At the same time, the bull market has been nothing if not resilient, posting a series of rebounds from selloffs starting in October 2014 that rank with the sharpest in history. During the first quarter, the S&P 500 reversed an 11 percent slump for the biggest turnaround since 1933. In the previous two routs that ended in September last year and a year earlier, the index jumped about 10 percent in a month.
One force driving the recent snap-back is pessimism that’s dogged the bull market since its birth, according to Bill Stone, Philadelphia-based chief investment strategist at PNC Wealth Management, which oversees $130 billion.
Americans have been sellers of equities since 2007, slashing stock holdings by $2 trillion, data compiled by Fundstrat Global Advisors LLC show. While the pace of the liquidation is unprecedented since 1956, that represents a huge pool of potential demand, according to Tom Lee, the firm’s managing partner. Investors’ exodus during the decade that started in 1979, the year when BusinessWeek featured a cover story titled “The Death of Equities,” preceded a 400 percent rally in the 1990s.

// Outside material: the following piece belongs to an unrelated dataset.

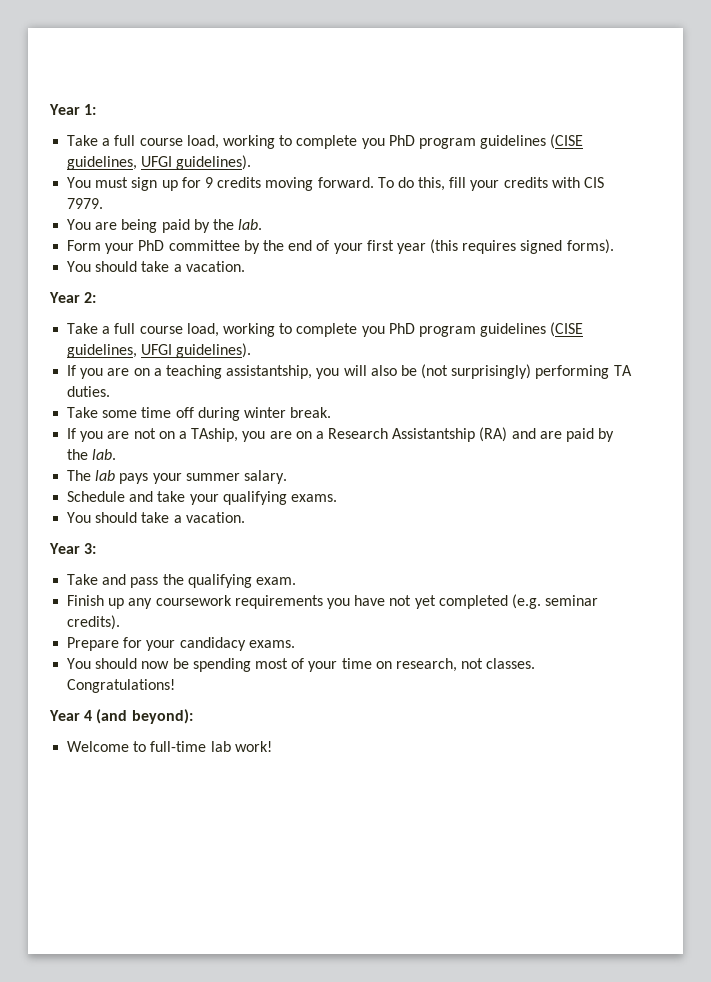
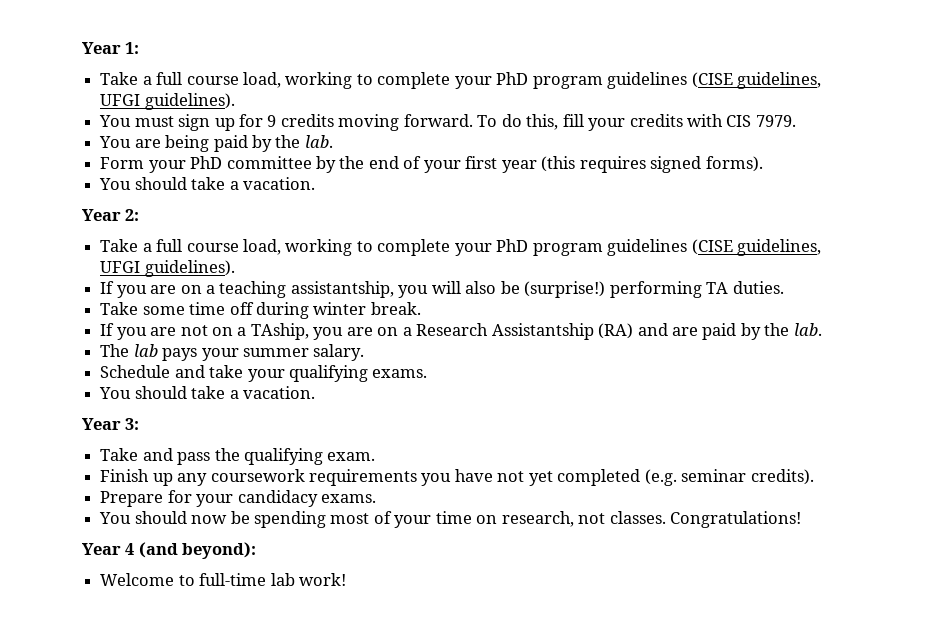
[361,138,385,149] you -> [454,76,492,89] your
[361,326,385,337] you -> [454,243,492,256] your
[421,364,532,379] (not surprisingly) -> [524,281,606,298] (surprise!)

“Historically, if you’re looking for a model of what kills bull markets, it’s a combination of over-valuation and over-ownership,” Stone said. “You can argue with me on the valuation side, but we never got the last person who puts their money in. Because it’s a mistrusted bull market, you continue to get people to finally capitulate.”
The list of investor worries has never been short. Concerns have ranged from the U.S. government’s fiscal cliff budget impasse to the threat of a hard economic landing in China, from geopolitical tensions in the Middle East to Greece’s potential exit from the euro zone. Through all that stocks have climbed walls of worry to reach levels that are 30 percent higher than they ever got in 2007, the eve of the biggest rout since the 1930s.

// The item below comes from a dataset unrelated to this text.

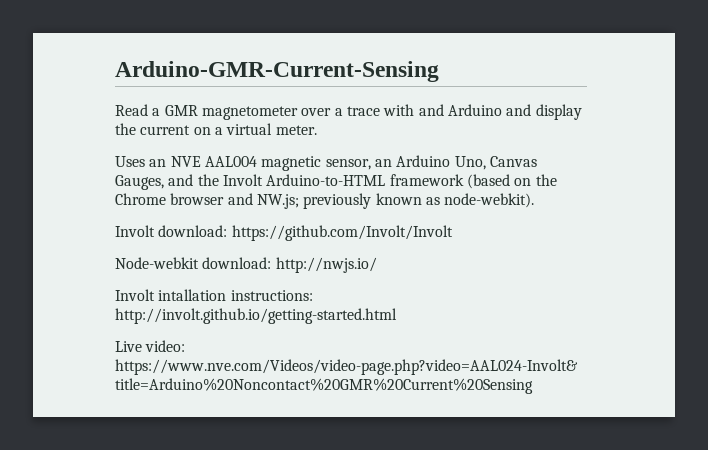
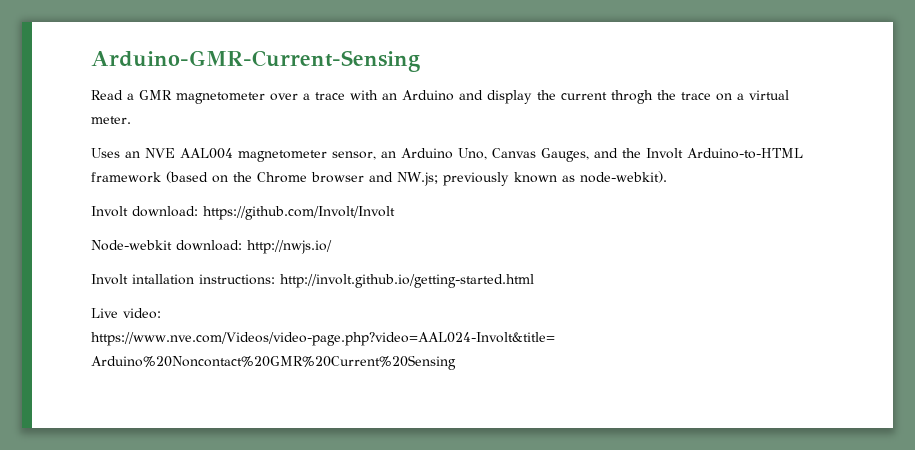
[418,104,444,116] and -> [382,93,397,100] an
(191, 130) none -> [611,90,711,104] throgh the trace
[261,156,322,171] magnetic -> [238,150,327,162] magnetometer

Elevated price levels don’t mean all is clear. There is still lingering anxiety over negative interest rates introduced by central banks in Europe and Japan while the threat of the British electorate embracing a so-called Brexit from the European Union is looming. At home, speculations over the Fed’s interest-rate policy after its first hike in almost a decade have helped fuel stock volatility.
More importantly, corporate earnings are in the midst of the fourth consecutive quarter of declines as weakness from energy spread to all but three industries. The trajectory of profits will determine the path of stocks going forward, according to David Joy, the Boston-based chief market strategist at Ameriprise Financial Inc., which oversees $776 billion.
“A lot of reasons to hate this expansion and bull market, and yet it keeps on going,” said Joy. “Certainly most of the money has been made. Certainly we’re closer to the end than the beginning. There is probably some chance that we see higher prices down the road, but all depends on earnings.”